Off-the-shelf ChatGPT is a Good Few-shot Human Motion Predictor
Haoxuan Qu, Zhaoyang He, Zeyu Hu, Yujun Cai, Jun Liu
TL;DR
This work tackles few-shot human motion prediction without training a dedicated model by leveraging an off-the-shelf language model, ChatGPT. It introduces FMP-OC, which combines implicit knowledge extraction (sequence-description linkage and kinematic-chain-of-thought) with motion-in-context learning (pre-selection of base samples and practice-exam demonstrations) to make ChatGPT predict future poses from past observations. Empirical results on Human3.6M and CMU Mocap show state-of-the-art performance in a totally training-free setting, outperforming established few-shot methods across short- and long-term horizons. The approach demonstrates that large language models can be repurposed for non-language reasoning tasks with carefully designed prompts and context strategies, enabling practical, training-free motion prediction at scale.
Abstract
To facilitate the application of motion prediction in practice, recently, the few-shot motion prediction task has attracted increasing research attention.
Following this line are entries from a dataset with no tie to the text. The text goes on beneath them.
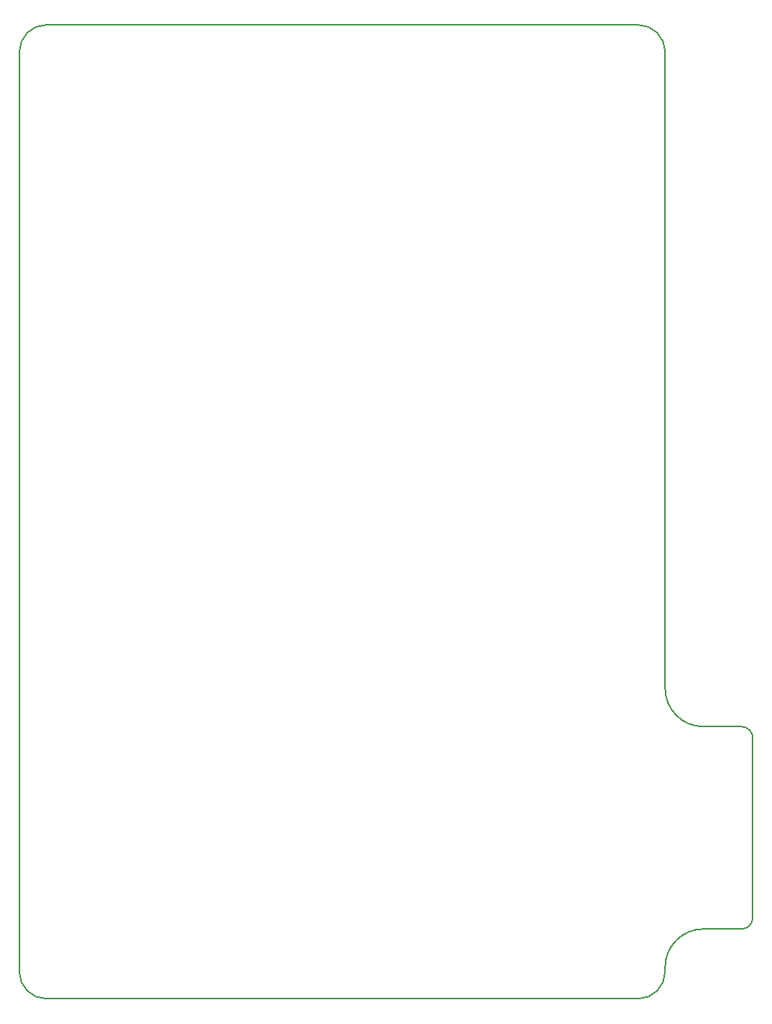
<source format=gbr>
%TF.GenerationSoftware,KiCad,Pcbnew,7.99.0-957-g18dd623122*%
%TF.CreationDate,2023-07-04T11:58:54-04:00*%
%TF.ProjectId,carrier,63617272-6965-4722-9e6b-696361645f70,V1.1*%
%TF.SameCoordinates,Original*%
%TF.FileFunction,Profile,NP*%
%FSLAX46Y46*%
G04 Gerber Fmt 4.6, Leading zero omitted, Abs format (unit mm)*
G04 Created by KiCad (PCBNEW 7.99.0-957-g18dd623122) date 2023-07-04 11:58:54*
%MOMM*%
%LPD*%
G01*
G04 APERTURE LIST*
%TA.AperFunction,Profile*%
%ADD10C,0.200000*%
%TD*%
G04 APERTURE END LIST*
D10*
X78615995Y4816005D02*
G75*
G03*
X79885995Y6086000I5J1269995D01*
G01*
X69977000Y103886000D02*
G75*
G03*
X66928995Y106934000I-3048000J0D01*
G01*
X74297995Y4816005D02*
G75*
G03*
X69979995Y498000I5J-4318005D01*
G01*
X-5Y106934005D02*
G75*
G03*
X-3048005Y103886000I5J-3048005D01*
G01*
X-5Y-3050644D02*
X39372995Y-3050644D01*
X-3048005Y103886000D02*
X-3048005Y0D01*
X79886000Y26406000D02*
G75*
G03*
X78615995Y27676000I-1270000J0D01*
G01*
X69980000Y31994000D02*
G75*
G03*
X74297995Y27676000I4318000J0D01*
G01*
X69979995Y498000D02*
X69979995Y-3739D01*
X-3050644Y0D02*
G75*
G03*
X-5Y-3050644I3050644J0D01*
G01*
X74297995Y4816000D02*
X78615995Y4816000D01*
X39372995Y-3058000D02*
X66932734Y-3058000D01*
X66932734Y-3051734D02*
G75*
G03*
X69980734Y-3739I-34J3048034D01*
G01*
X74297995Y27676000D02*
X78615995Y27676000D01*
X69979995Y31994000D02*
X69979995Y103886000D01*
X79885995Y26406000D02*
X79885995Y6086000D01*
X66928995Y106934000D02*
X-5Y106934000D01*
M02*

</source>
Yet, in existing few-shot motion prediction works, a specific model that is dedicatedly trained over human motions is generally required. In this work, rather than tackling this task through training a specific human motion prediction model, we instead propose a novel FMP-OC framework. In FMP-OC, in a totally training-free manner, we enable Few-shot Motion Prediction, which is a non-language task, to be performed directly via utilizing the Off-the-shelf language model ChatGPT. Specifically, to lead ChatGPT as a language model to become an accurate motion predictor, in FMP-OC, we first introduce several novel designs to facilitate extracting implicit knowledge from ChatGPT. Moreover, we also incorporate our framework with a motion-in-context learning mechanism. Extensive experiments demonstrate the efficacy of our proposed framework.